# DIRECTIONS:
Each record below gets repeated exactly, and pictures stay out of the copy.

Dataset excerpts
+++++
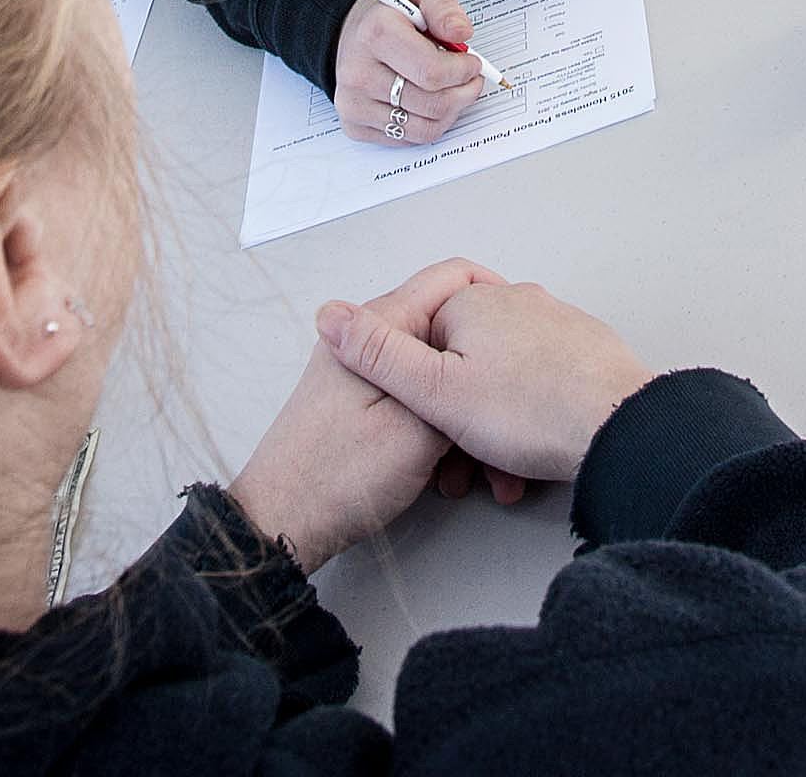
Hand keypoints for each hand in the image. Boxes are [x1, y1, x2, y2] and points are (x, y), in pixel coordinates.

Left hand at [228, 262, 502, 569]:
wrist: (283, 525)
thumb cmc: (337, 478)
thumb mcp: (416, 430)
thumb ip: (456, 384)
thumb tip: (483, 358)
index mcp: (378, 326)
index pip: (451, 280)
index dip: (495, 303)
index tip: (522, 341)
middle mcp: (369, 340)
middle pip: (448, 336)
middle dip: (479, 380)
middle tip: (501, 424)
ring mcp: (366, 373)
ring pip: (437, 378)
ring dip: (462, 419)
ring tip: (477, 472)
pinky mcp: (364, 405)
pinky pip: (418, 405)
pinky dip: (440, 434)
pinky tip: (450, 475)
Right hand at [315, 277, 651, 483]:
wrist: (620, 428)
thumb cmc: (532, 412)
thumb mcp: (435, 393)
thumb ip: (379, 354)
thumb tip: (331, 317)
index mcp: (471, 303)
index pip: (420, 334)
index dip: (415, 386)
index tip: (424, 424)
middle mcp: (513, 300)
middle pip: (463, 358)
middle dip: (457, 413)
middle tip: (464, 462)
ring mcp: (553, 321)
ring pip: (502, 376)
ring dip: (493, 426)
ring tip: (503, 469)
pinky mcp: (583, 349)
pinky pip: (539, 382)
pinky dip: (528, 417)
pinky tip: (533, 453)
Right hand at [333, 0, 484, 145]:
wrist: (352, 30)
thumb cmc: (390, 15)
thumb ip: (443, 8)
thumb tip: (461, 32)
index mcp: (376, 33)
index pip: (433, 72)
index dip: (464, 71)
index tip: (473, 63)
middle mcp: (359, 72)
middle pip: (433, 104)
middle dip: (464, 92)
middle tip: (471, 79)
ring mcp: (354, 103)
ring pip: (425, 128)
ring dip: (451, 112)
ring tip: (454, 91)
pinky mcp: (355, 126)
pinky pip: (408, 139)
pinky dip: (429, 124)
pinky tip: (430, 102)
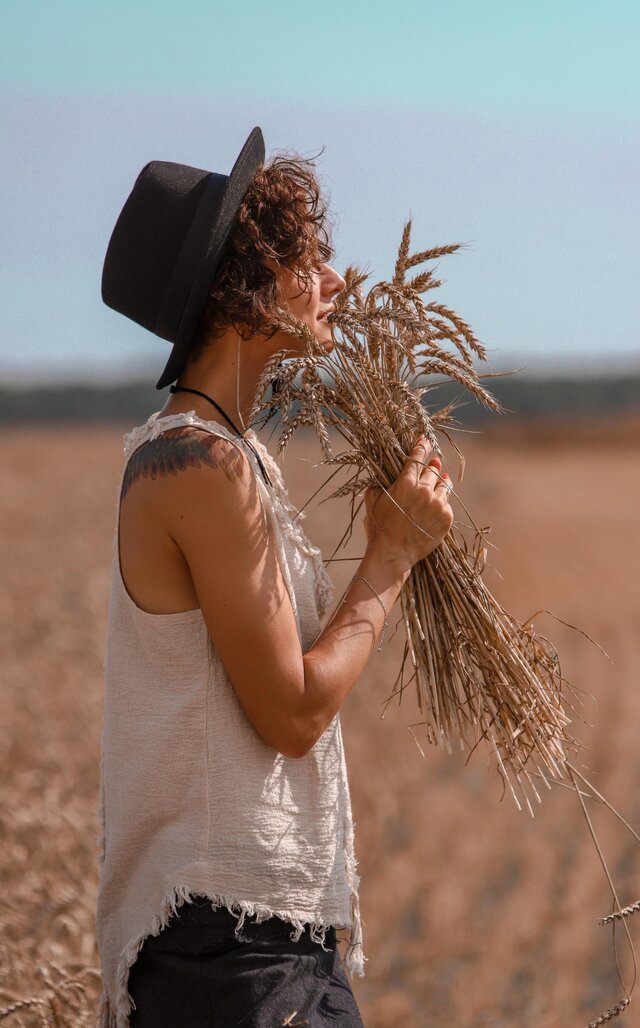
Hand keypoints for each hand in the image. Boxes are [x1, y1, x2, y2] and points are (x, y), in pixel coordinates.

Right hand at [363, 433, 453, 568]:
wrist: (393, 553)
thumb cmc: (379, 528)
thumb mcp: (372, 502)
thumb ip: (377, 485)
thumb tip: (380, 478)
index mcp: (406, 483)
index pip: (417, 456)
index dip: (422, 445)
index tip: (426, 439)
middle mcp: (424, 490)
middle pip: (432, 470)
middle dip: (431, 466)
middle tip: (433, 464)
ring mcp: (438, 504)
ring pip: (445, 485)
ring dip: (442, 481)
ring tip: (441, 479)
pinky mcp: (446, 518)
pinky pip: (447, 503)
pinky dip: (442, 501)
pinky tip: (438, 503)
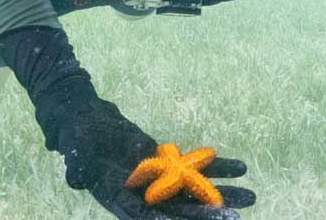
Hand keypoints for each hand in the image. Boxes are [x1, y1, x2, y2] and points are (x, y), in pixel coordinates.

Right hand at [0, 27, 255, 219]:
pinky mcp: (166, 164)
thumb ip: (75, 164)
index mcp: (117, 197)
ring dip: (222, 193)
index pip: (147, 215)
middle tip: (237, 217)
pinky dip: (218, 167)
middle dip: (208, 213)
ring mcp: (157, 180)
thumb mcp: (72, 146)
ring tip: (253, 195)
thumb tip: (74, 180)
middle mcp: (141, 194)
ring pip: (194, 190)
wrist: (83, 117)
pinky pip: (196, 167)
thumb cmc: (74, 133)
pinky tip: (242, 167)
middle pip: (179, 208)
+++++
# RESPONSE:
Hand keypoints for each hand in the image. Boxes are [x1, y1, x2, y2] and points are (x, y), in pixel coordinates.

Left hand at [228, 262, 502, 569]:
wrist: (283, 525)
thumb cmc: (337, 478)
thumb mcp: (416, 430)
thumb ip: (456, 384)
thumb tip: (483, 358)
index mcp: (378, 326)
index pip: (451, 280)
index dip: (495, 303)
index tip: (522, 341)
middle mcp: (369, 340)
middle pip: (448, 336)
middle dip: (479, 380)
middle tip: (501, 424)
ring mcp: (366, 373)
ring pip: (437, 378)
ring dip: (462, 419)
ring tip: (477, 472)
pinky mcp: (364, 405)
pinky pip: (418, 405)
pinky dip: (440, 434)
pinky tip: (450, 475)
Right hand at [315, 277, 651, 483]:
wrist: (620, 428)
thumb cmc: (532, 412)
thumb mcp: (435, 393)
thumb ip: (379, 354)
thumb tip: (331, 317)
index mcp: (471, 303)
index pip: (420, 334)
index dip: (415, 386)
index tip: (424, 424)
middle mcp: (513, 300)
middle pip: (463, 358)
middle dip: (457, 413)
middle tip: (464, 462)
ring mcp: (553, 321)
ring pip: (502, 376)
ring dip: (493, 426)
ring tip: (503, 469)
pinky mcp: (583, 349)
pinky pip: (539, 382)
pinky dip: (528, 417)
pinky tip: (533, 453)
Right hand at [333, 0, 484, 145]:
wrist: (352, 30)
thumb cmc: (390, 15)
thumb ip: (443, 8)
thumb tip: (461, 32)
index mcp: (376, 33)
index pip: (433, 72)
index dip: (464, 71)
index tip: (473, 63)
middle mcp: (359, 72)
middle pip: (433, 104)
middle dip: (464, 92)
middle tip: (471, 79)
ring mcp: (354, 103)
ring pip: (425, 128)
ring dip: (451, 112)
ring tip: (454, 91)
pinky mcp: (355, 126)
pinky pip: (408, 139)
pinky dip: (429, 124)
pinky tip: (430, 102)
Hand keypoints for each hand in the image. Boxes are [x1, y1, x2, y2] and points are (x, y), in pixel coordinates.

Right hand at [363, 433, 453, 568]:
wrist: (393, 553)
thumb cmc: (379, 528)
thumb mcp: (372, 502)
thumb ip: (377, 485)
thumb tip: (380, 478)
index mcp: (406, 483)
index pip: (417, 456)
index dip: (422, 445)
index tip: (426, 439)
middle mcp: (424, 490)
middle pip: (432, 470)
middle dip: (431, 466)
middle tip: (433, 464)
ring mcp: (438, 504)
ring pip: (445, 485)
ring dip: (442, 481)
ring tip: (441, 479)
pinky mcp: (446, 518)
pinky pip: (447, 503)
pinky dip: (442, 501)
pinky tip: (438, 503)
Hand keypoints for each hand in the image. Boxes are [x1, y1, x2, y2] and points are (x, y), in pixel coordinates.

Right hand at [0, 27, 255, 219]:
pinky mcp: (166, 164)
thumb ip: (75, 164)
index mcp: (117, 197)
ring dip: (222, 193)
index pip: (147, 215)
middle tip: (237, 217)
pinky dip: (218, 167)
middle dip: (208, 213)
ring mcp: (157, 180)
thumb mcp: (72, 146)
ring tip: (253, 195)
thumb tip: (74, 180)
middle mcp: (141, 194)
ring pip: (194, 190)
wrist: (83, 117)
pinky pip: (196, 167)
thumb cmc: (74, 133)
pinky tip: (242, 167)
middle pip: (179, 208)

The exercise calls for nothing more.